Work instruction -
Where does the word "mail" occur in the material? Copy each line that has it.

Data for the task -
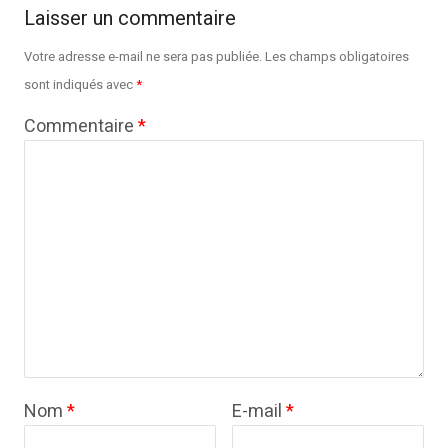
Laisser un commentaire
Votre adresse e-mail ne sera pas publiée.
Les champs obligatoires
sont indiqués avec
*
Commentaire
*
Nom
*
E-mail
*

Expected answer -
Votre adresse e-mail ne sera pas publiée.
E-mail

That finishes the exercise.